Project Management Institute

The Call for Nominations is Closed

    We are no longer accepting submissions for the 2022-2024 Board of Directors.

    Interested in a future role? Please read the Call for Nominations carefully and in its entirety to ensure a full understanding of the process.

    Bylaws Article VI Section A Board of Directors

    1. General. The Institute shall be governed by an elected PMI Board of Directors (PMI Board). It is the duty of the PMI Board to carry out the purposes and objectives of the not-for-profit corporation.

    2. Authority. The PMI Board shall be vested with the powers possessed by the not-for-profit corporation itself, including the powers, accountability and authority to: uphold and execute the organization’s purposes; appoint and remunerate agents and employees; disburse funds of the Institute; purchase, lease, sell, transfer and otherwise convey property; and establish and adopt such policies, rules, and regulations for the conduct of its business, responsibility, and authority as will be deemed advisable, insofar as any exercise or delegation of authority is consistent with, and does not conflict with, the Articles of Incorporation or Bylaws of the Institute (in their present form or as amended), or applicable law. The PMI Board may establish and maintain boards and similar bodies that will serve as independent boards within the Institute. Any such board may be granted certain autonomous authority and responsibility by the PMI Board through formal charter, to develop Bylaws, policies, programs and procedures concerning the operation of the autonomous board. All such boards shall operate consistent with these Bylaws and subject to the limitations of their formal charter.

    3. Functions. Accountable to the PMI membership, the PMI Board shall be solely responsible and accountable for strategic planning and the establishment of policy with respect to activities of the Institute. The PMI Board shall oversee the management, control and supervision of the business, as well as other lawful activities and affairs deemed necessary to further the objectives of the Institute, including an annual report to PMI members.

    4. PMI Board Composition. The PMI Board shall be comprised of twelve (12) to eighteen (18), at large, voting PMI Board Directors. One voting member of the PMI Board of Directors shall be elected and serve as Chair of the Institute.

    5. PMI Board of Directors Limitations/Conduct: The PMI shall be granted the authority to establish policies and procedures specifying PMI Board limitations and conduct including, but not limited to, the following:

    a. Compensation for Services. Directors (including Officers) shall not receive any compensation, or other tangible or financial benefit for service on the PMI Board. However, the PMI Board may authorize payment by the Institute of actual, reasonable expenses incurred by Directors regarding attendance at PMI Board meetings and other approved activities.

    b. Compensation from Institute Activities. Directors (including Officers) shall not receive any compensation, or other tangible or financial benefit from any element or activity of, or related to, the Institute, except as reimbursement for actual, reasonable expenses directly associated with such Institute element or activity, when authorized by the PMI Board.

+++

*Exercise objective*.
Could you restate the paragraph beginning "a. Compensation for Services" from the PMI bylaws excerpt as a short bulleted list that keeps its main facts? Rely on nothing but the PMI bylaws excerpt.

[Collection entries]
+++

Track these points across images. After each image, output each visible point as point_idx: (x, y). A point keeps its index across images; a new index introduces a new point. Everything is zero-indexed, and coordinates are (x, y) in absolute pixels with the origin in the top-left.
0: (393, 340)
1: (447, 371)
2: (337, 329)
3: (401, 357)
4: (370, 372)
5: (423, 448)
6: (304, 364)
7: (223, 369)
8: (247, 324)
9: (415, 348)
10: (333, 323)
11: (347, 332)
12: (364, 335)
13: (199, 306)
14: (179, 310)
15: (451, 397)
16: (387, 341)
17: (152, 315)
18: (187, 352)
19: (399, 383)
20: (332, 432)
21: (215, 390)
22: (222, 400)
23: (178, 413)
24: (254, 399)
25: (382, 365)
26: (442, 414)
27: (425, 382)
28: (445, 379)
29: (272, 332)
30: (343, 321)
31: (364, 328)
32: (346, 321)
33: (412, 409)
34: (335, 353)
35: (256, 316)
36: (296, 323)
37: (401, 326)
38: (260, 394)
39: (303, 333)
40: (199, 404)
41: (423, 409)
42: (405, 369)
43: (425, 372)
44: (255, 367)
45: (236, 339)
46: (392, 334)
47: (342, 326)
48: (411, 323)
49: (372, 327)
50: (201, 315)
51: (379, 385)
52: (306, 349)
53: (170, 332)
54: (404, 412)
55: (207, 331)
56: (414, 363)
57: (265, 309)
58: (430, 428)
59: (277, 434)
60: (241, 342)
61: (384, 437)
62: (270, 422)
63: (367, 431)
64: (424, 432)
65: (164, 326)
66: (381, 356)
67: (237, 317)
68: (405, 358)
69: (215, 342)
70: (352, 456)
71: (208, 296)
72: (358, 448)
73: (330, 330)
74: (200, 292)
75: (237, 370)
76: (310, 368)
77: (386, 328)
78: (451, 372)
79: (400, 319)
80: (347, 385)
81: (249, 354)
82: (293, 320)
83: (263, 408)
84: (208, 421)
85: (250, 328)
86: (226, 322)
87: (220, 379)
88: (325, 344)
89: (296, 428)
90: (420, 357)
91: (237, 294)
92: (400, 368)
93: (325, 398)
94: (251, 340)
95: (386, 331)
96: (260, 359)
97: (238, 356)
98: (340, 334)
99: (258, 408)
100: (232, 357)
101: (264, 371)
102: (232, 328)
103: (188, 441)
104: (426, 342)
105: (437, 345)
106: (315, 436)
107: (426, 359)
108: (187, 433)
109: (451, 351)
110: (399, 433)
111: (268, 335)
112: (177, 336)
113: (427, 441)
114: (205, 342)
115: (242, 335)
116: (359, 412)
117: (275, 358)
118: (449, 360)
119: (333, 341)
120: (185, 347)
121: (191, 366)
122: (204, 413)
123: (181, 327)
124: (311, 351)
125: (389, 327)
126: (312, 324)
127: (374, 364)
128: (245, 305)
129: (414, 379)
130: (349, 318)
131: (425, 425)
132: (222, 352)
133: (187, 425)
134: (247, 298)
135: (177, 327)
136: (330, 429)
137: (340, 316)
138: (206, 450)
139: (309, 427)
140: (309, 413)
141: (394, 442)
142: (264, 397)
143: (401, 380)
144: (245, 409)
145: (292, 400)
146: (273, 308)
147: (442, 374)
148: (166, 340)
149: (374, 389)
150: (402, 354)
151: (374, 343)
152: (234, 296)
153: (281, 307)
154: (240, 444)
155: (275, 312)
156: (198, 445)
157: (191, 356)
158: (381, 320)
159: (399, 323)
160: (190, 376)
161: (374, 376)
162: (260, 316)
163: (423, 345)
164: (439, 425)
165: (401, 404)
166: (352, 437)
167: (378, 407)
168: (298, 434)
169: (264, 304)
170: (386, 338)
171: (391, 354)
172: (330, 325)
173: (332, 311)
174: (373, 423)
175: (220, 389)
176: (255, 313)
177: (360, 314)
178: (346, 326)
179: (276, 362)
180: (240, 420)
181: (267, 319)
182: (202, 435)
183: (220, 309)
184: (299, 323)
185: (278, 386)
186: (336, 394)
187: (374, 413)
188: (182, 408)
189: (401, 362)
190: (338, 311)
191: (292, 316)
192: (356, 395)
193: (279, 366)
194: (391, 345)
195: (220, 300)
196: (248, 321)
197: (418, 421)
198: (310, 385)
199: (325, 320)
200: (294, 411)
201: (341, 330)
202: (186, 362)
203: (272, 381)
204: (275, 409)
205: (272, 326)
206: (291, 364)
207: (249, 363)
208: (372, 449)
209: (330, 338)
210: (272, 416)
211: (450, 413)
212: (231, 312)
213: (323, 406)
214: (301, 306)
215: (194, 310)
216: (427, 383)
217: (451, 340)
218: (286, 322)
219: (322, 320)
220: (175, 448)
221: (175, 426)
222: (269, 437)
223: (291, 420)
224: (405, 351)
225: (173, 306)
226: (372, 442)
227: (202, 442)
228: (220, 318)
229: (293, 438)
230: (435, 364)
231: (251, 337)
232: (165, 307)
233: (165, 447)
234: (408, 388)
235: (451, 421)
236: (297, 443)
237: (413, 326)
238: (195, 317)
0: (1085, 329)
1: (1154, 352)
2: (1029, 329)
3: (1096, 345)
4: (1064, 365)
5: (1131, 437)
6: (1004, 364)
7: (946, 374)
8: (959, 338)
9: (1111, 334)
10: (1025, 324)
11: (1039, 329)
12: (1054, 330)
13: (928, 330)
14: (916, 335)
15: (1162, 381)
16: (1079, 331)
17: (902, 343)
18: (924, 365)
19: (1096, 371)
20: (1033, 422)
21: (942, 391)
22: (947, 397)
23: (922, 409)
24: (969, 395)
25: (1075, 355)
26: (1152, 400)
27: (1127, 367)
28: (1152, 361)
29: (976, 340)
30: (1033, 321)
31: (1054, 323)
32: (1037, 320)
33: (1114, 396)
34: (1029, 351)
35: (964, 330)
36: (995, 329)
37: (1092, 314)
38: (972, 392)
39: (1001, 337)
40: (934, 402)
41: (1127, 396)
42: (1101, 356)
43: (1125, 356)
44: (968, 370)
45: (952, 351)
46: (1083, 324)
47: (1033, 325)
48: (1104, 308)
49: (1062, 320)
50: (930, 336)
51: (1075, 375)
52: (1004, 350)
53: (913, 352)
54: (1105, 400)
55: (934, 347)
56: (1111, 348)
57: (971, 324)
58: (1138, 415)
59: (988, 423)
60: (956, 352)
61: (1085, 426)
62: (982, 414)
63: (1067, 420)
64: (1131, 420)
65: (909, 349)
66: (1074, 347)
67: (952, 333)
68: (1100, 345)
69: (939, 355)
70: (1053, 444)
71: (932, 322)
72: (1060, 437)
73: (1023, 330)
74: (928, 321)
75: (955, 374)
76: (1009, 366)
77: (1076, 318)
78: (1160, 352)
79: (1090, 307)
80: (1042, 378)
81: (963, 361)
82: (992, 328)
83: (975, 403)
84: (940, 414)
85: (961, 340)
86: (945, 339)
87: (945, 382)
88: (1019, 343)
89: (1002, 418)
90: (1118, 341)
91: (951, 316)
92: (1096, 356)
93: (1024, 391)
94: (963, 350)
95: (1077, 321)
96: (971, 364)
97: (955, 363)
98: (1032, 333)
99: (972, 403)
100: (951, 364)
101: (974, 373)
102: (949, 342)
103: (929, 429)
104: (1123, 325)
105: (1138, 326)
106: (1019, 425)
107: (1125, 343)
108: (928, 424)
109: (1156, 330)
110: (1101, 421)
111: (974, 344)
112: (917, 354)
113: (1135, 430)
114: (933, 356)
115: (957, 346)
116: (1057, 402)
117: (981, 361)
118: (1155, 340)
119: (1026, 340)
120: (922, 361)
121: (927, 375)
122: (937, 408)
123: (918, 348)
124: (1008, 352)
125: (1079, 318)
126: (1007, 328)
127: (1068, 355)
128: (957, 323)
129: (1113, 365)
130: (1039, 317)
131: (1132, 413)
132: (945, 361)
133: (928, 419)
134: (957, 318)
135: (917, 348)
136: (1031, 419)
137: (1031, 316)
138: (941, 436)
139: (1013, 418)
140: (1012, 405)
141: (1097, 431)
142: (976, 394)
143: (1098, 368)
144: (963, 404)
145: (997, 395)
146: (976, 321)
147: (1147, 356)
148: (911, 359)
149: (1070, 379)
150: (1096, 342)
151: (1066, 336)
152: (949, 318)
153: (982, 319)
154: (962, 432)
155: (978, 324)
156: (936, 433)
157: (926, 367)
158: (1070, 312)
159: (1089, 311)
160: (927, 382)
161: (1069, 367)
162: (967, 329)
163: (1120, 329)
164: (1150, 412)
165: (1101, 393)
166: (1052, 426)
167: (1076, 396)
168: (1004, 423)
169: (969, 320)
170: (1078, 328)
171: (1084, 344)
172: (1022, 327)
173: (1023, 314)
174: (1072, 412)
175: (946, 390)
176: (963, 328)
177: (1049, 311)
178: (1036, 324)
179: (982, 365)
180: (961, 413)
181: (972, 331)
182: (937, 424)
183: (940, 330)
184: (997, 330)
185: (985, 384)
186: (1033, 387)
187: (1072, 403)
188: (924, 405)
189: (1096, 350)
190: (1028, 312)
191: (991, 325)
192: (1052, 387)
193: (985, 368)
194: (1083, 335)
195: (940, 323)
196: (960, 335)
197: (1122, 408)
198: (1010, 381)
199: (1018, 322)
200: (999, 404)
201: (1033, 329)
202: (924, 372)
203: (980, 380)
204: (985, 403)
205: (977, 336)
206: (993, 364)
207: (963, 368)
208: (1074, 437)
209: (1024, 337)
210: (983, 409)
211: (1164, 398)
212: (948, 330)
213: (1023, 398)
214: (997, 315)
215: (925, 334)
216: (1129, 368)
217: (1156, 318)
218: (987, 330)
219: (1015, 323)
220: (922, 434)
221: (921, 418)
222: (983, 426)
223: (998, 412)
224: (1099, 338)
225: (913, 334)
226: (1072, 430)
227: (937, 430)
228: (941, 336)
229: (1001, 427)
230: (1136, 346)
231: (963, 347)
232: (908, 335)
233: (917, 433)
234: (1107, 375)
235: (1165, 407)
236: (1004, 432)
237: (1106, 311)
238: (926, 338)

+++

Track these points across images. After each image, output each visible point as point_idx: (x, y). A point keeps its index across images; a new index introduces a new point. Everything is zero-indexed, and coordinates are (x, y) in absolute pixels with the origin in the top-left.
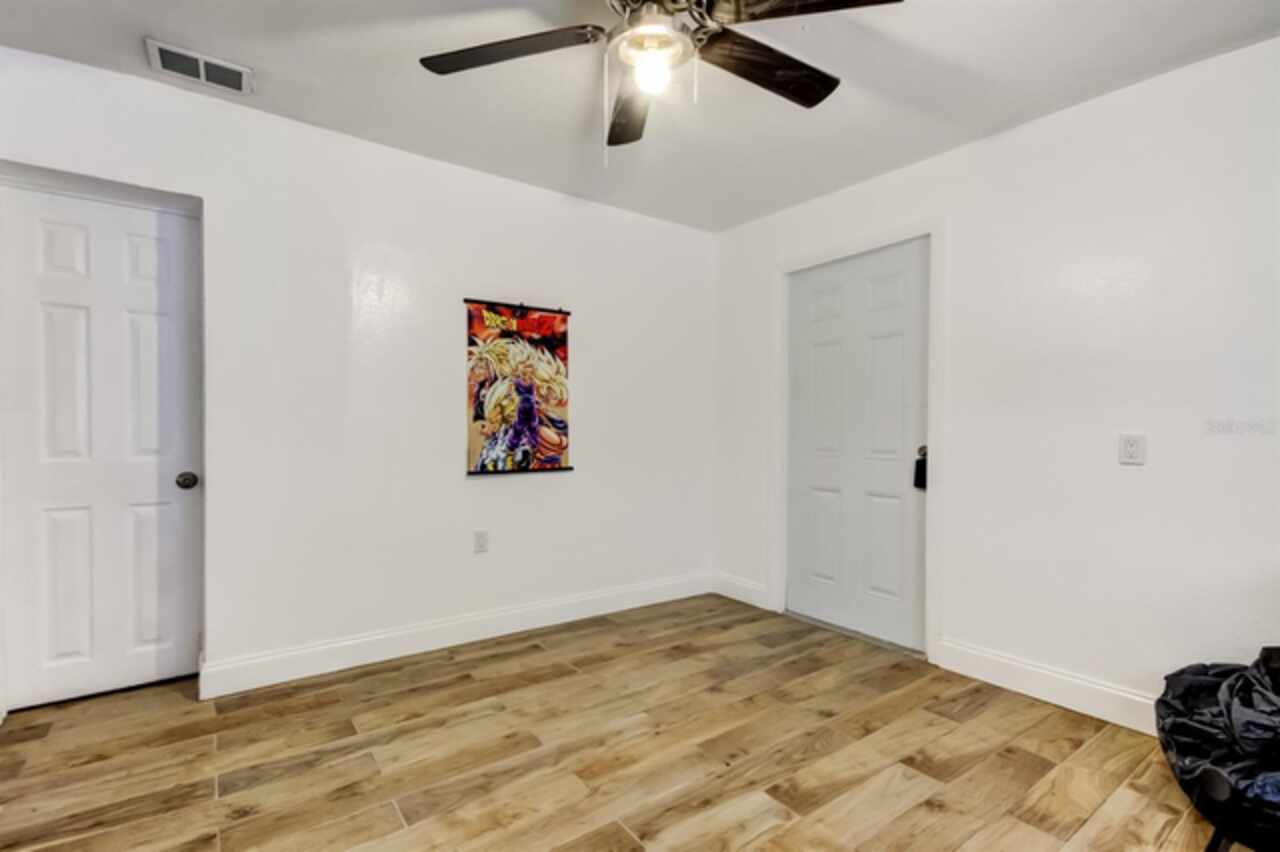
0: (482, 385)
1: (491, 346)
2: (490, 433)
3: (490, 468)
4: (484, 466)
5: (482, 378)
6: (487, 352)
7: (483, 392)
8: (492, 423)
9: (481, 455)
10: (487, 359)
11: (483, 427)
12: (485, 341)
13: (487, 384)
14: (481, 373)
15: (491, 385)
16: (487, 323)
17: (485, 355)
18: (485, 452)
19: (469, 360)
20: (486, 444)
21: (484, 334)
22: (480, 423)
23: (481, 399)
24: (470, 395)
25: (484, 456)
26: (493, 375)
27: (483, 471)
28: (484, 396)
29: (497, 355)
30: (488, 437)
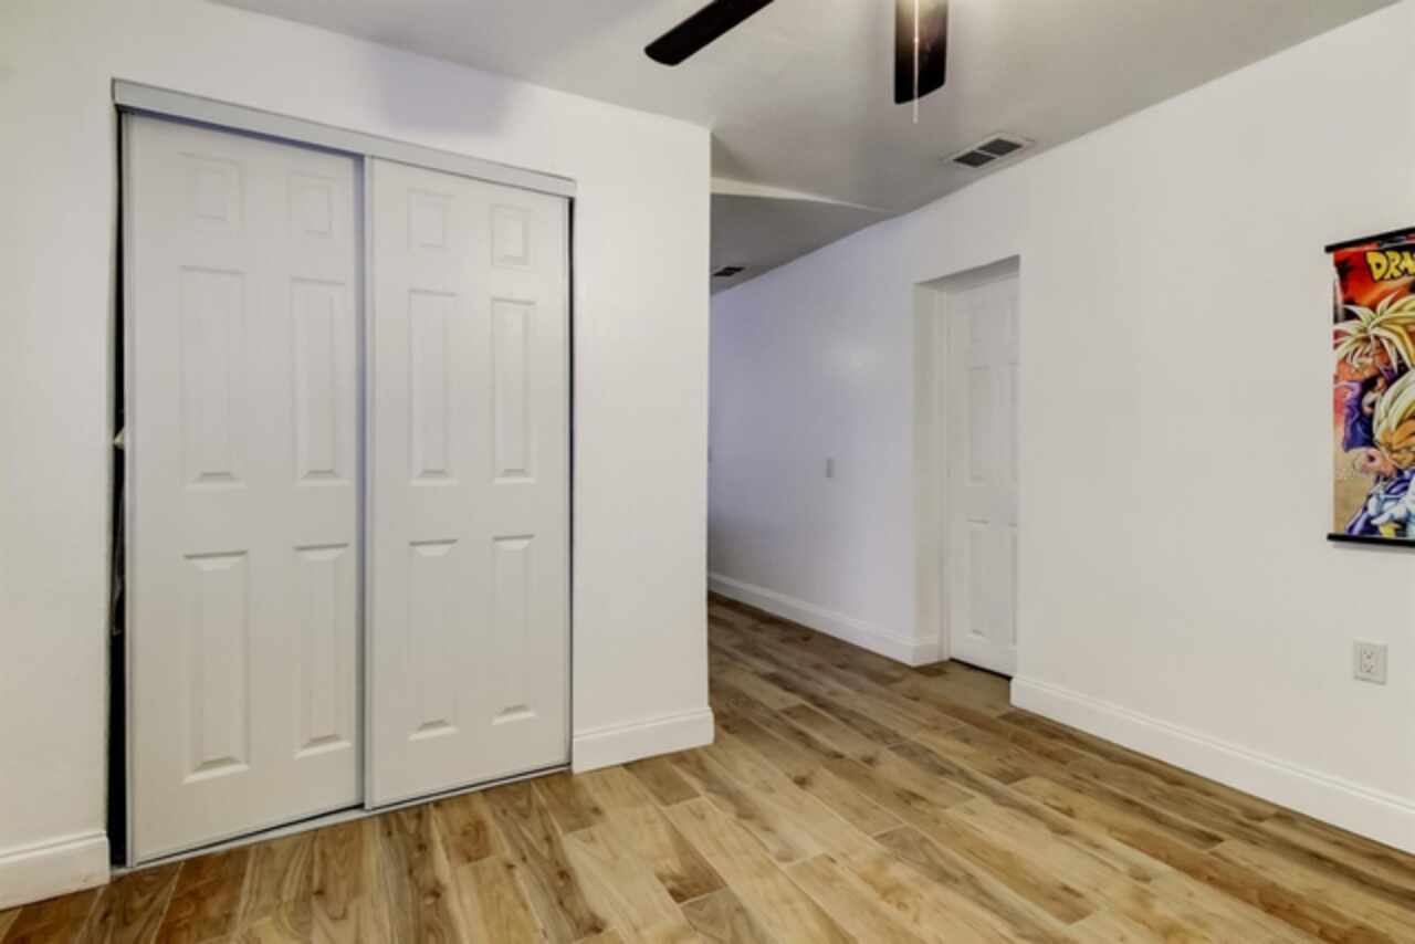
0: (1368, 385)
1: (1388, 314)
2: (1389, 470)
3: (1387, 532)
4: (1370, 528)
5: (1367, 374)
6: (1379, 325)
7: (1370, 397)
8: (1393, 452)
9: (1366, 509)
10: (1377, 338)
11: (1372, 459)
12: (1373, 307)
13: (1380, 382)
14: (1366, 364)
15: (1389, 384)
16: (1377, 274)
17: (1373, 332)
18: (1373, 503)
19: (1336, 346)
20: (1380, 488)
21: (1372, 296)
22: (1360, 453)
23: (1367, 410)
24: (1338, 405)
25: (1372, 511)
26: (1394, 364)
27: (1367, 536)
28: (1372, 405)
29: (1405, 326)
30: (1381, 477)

+++

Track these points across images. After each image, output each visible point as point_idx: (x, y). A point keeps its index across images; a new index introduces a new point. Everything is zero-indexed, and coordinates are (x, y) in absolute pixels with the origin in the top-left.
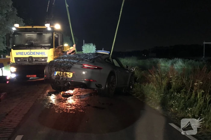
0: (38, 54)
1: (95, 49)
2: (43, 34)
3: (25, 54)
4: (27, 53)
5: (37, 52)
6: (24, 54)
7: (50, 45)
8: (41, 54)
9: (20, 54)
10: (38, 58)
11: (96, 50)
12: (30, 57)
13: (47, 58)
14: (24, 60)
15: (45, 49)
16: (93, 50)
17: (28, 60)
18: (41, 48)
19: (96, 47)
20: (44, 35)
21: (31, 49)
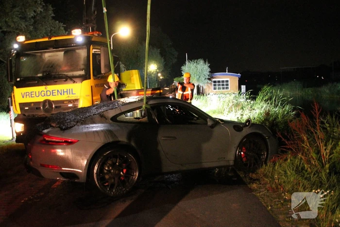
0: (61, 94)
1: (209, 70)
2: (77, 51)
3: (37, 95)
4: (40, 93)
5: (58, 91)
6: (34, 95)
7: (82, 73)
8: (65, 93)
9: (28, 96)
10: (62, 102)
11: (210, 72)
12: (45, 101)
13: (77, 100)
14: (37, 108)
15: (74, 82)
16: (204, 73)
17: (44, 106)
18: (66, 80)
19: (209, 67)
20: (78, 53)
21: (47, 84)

+++

*Result below*.
- Directors, including Officers, get no compensation or other tangible or financial benefit for serving on the PMI Board.
- The PMI Board may authorize the Institute to pay Directors' actual, reasonable expenses for attending PMI Board meetings and other approved activities.